A segunda grande preocupação destes cidadãos é a percepção de que o seu país está a ter uma influência cada vez menor na tomada de decisões europeias. Mais de quatro em cada dez cidadãos destes chamados países “frugais” acreditam que a posição do seu país na UE tem diminuído nos últimos anos. Este sentimento é especialmente acentuado na Finlândia, onde quase metade dos inquiridos sentiu que a influência do seu país tinha “enfraquecido” nos últimos 2-3 anos, bem como nos Países Baixos (43%) e na Suécia (43%). Estes números têm uma subida acentuada em toda a ala direita da política, atingindo percentagens estratosféricas entre os apoiantes do Partido dos Verdadeiros Finlandeses, da Nova Direita da Dinamarca e do Partido dos Democratas Suecos.
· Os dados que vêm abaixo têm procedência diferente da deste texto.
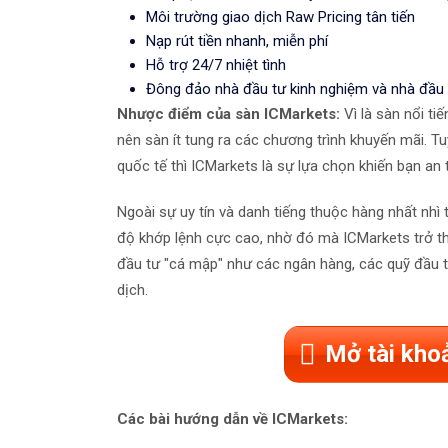
Môi trường giao dịch Raw Pricing tân tiến
Nạp rút tiền nhanh, miễn phí
Hỗ trợ 24/7 nhiệt tình
Đông đảo nhà đầu tư kinh nghiệm và nhà đầu
Nhược điểm của sàn ICMarkets:
Vì là sàn nổi ti
nên sàn ít tung ra các chương trình khuyến mãi. Tuy
quốc tế thì ICMarkets là sự lựa chọn khiến bạn an
Ngoài sự uy tín và danh tiếng thuộc hàng nhất nhì 
độ khớp lệnh cực cao, nhờ đó mà ICMarkets trở th
đầu tư "cá mập" như các ngân hàng, các quỹ đầu tư,
dịch.
Mở tài kho
Các bài hướng dẫn về ICMarkets:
Se os líderes dos chamados países “frugais” forem capazes de deixar claro que o seu objectivo não é simplesmente bloquear as más ideias dos outros, mas sim tentar preparar a UE para o século XXI, podem ainda ser capazes de reverter esta percepção. Em vez de tentarem manter o plano de recuperação tão pequeno quanto possível, deveriam certificar-se de que este é gasto de uma forma que vise claramente modernizar a Europa e permitir-lhe uma transição ecológica, bem como transformar a retórica da inovação digital em empresas de destaque global. Isto permitiria que os países em causa passassem dos “quatro frugais” aos “cinco transformativos”.
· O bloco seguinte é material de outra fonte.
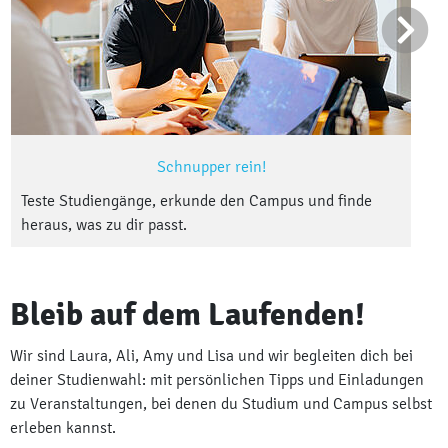
Schnupper rein!
Teste Studiengänge, erkunde den Campus und finde
heraus, was zu dir passt.
Bleib auf dem Laufenden!
Wir sind Laura, Ali, Amy und Lisa und wir begleiten dich bei
deiner Studienwahl: mit persönlichen Tipps und Einladungen
zu Veranstaltungen, bei denen du Studium und Campus selbst
erleben kannst.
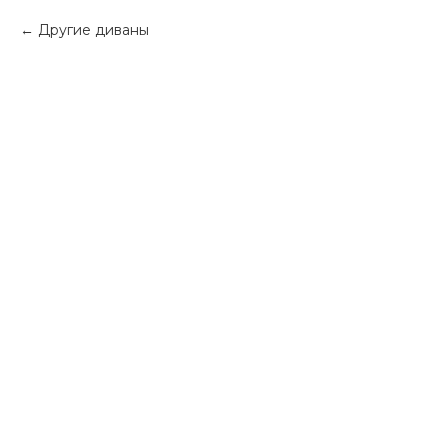
Другие диваны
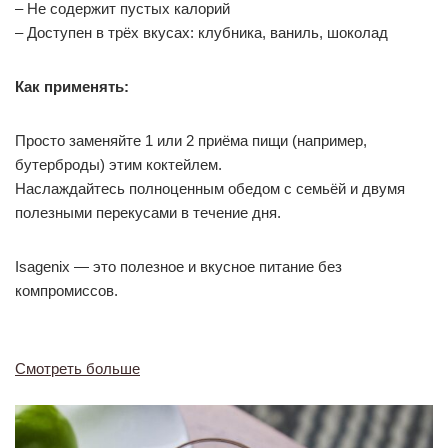
– Не содержит пустых калорий
– Доступен в трёх вкусах: клубника, ваниль, шоколад
Как применять:
Просто заменяйте 1 или 2 приёма пищи (например,
бутерброды) этим коктейлем.
Наслаждайтесь полноценным обедом с семьёй и двумя
полезными перекусами в течение дня.
Isagenix — это полезное и вкусное питание без
компромиссов.
Смотреть больше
Os líderes da UE em Bruxelas, Paris e Berlim – assim como em Madrid e Roma – precisam de facilitar esta mudança de posição do “frugal” para o “transformativo”. Isto poderia ser conseguido com um alargamento do conjunto de liderança, mais amplo que o “motor” franco-alemão, de modo a que questões importantes, tais como as alterações climáticas e a tributação, pudessem beneficiar dos contributos e apoio de um grupo maior de Estados-membros.
O desafio da frugalidade na era da covid-19 é diferente do da crise do euro. O desafio actual não é saber se se deve gastar dinheiro na Europa, mas sim como. Como demonstra a sondagem do ECFR, há um amplo alinhamento dos cidadãos na Áustria, Dinamarca, Finlândia, Países Baixos e Suécia quando se trata de política, e estas posições não são muito diferentes das que se verificam em França e na Alemanha. A barreira que precisa de ser ultrapassada é mostrar aos cidadãos que as despesas da UE não serão desperdiçadas com governos corruptos ou prioridades retrógradas. Se os cidadãos destes países prósperos sentirem que são encarados como um dado adquirido, cairão, muito provavelmente, de novo na frugalidade.
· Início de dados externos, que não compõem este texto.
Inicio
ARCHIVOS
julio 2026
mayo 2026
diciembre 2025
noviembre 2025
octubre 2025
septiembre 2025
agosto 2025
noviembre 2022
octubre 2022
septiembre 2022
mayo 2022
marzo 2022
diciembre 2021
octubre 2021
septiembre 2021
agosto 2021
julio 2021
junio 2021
Mas se, em vez disso, sentirem que o plano de recuperação europeu ajudará a defender a sua saúde, os seus empregos e a sua soberania num mundo perigoso, podem garantir que a Europa avança em vez de recuar, durante a crise. O desafio, portanto, é que os líderes de alguns dos países mais prósperos da Europa deixem de ser os “quatro frugais” para passarem a ser os “cinco transformativos”.